## Directive
Starting at the line that contains "Elementum quam a tincidunt non. Et" and stopping at the line that contains "du tapis afin", restate each line of the records below exactly. Omit the pictures.

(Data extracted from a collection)
*** Block opens ***

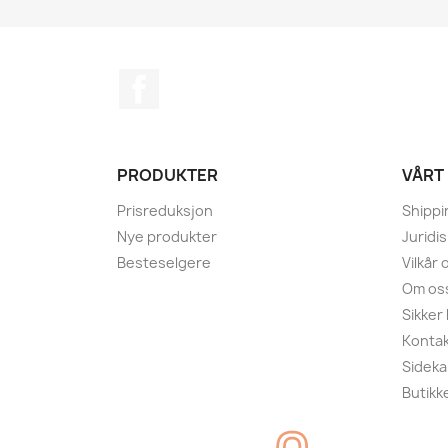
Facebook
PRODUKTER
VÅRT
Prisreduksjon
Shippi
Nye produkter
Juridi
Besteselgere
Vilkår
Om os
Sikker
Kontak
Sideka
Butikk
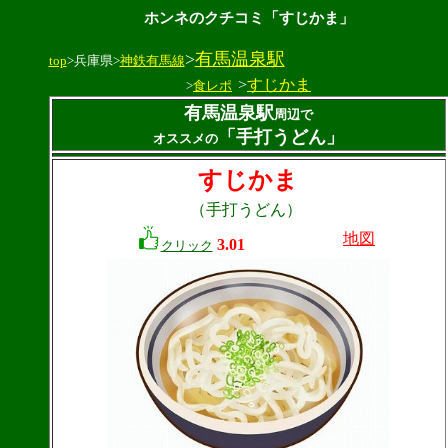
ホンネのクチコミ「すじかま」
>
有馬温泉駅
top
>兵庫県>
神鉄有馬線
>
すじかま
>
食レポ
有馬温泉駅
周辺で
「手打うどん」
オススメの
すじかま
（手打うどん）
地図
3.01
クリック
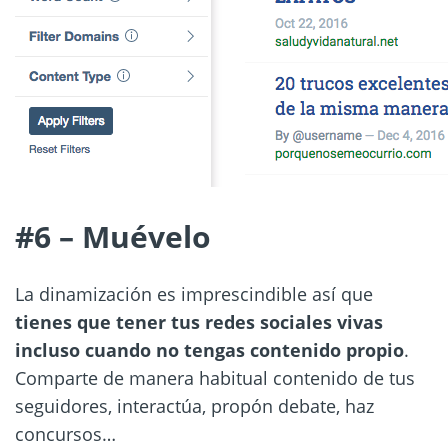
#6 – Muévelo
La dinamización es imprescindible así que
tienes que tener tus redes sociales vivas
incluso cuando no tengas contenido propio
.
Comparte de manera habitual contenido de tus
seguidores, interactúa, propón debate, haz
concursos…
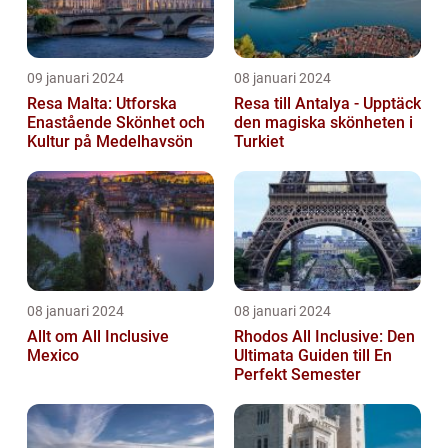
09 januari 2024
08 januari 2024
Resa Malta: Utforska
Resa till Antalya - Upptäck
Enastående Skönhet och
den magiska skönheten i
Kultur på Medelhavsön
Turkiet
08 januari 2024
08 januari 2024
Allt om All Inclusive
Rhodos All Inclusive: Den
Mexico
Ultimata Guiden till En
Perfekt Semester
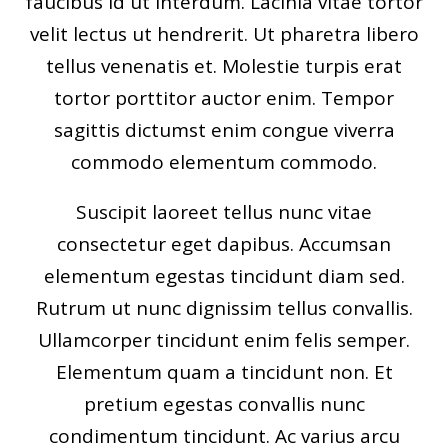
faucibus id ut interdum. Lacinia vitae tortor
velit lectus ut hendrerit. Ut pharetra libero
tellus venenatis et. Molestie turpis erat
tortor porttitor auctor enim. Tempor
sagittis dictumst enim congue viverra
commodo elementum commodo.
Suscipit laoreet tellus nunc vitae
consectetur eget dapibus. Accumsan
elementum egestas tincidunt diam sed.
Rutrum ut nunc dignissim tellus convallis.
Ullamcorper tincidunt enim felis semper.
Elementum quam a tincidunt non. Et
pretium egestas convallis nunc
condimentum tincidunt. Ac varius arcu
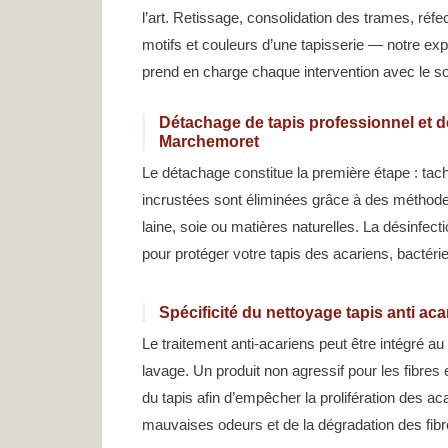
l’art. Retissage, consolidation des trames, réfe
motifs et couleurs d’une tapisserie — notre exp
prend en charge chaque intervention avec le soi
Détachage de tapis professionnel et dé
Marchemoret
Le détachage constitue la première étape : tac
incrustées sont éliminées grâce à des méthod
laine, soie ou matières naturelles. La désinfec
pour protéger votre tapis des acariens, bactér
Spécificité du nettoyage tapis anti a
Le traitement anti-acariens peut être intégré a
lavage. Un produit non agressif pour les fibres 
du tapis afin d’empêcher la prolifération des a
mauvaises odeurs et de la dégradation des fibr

*** Block closes ***

## Output for this task
Elementum quam a tincidunt non. Et
pretium egestas convallis nunc
condimentum tincidunt. Ac varius arcu
l’art. Retissage, consolidation des trames, réfe
motifs et couleurs d’une tapisserie — notre exp
prend en charge chaque intervention avec le soi
Détachage de tapis professionnel et dé
Marchemoret
Le détachage constitue la première étape : tac
incrustées sont éliminées grâce à des méthod
laine, soie ou matières naturelles. La désinfec
pour protéger votre tapis des acariens, bactér
Spécificité du nettoyage tapis anti a
Le traitement anti-acariens peut être intégré a
lavage. Un produit non agressif pour les fibres 
du tapis afin d’empêcher la prolifération des a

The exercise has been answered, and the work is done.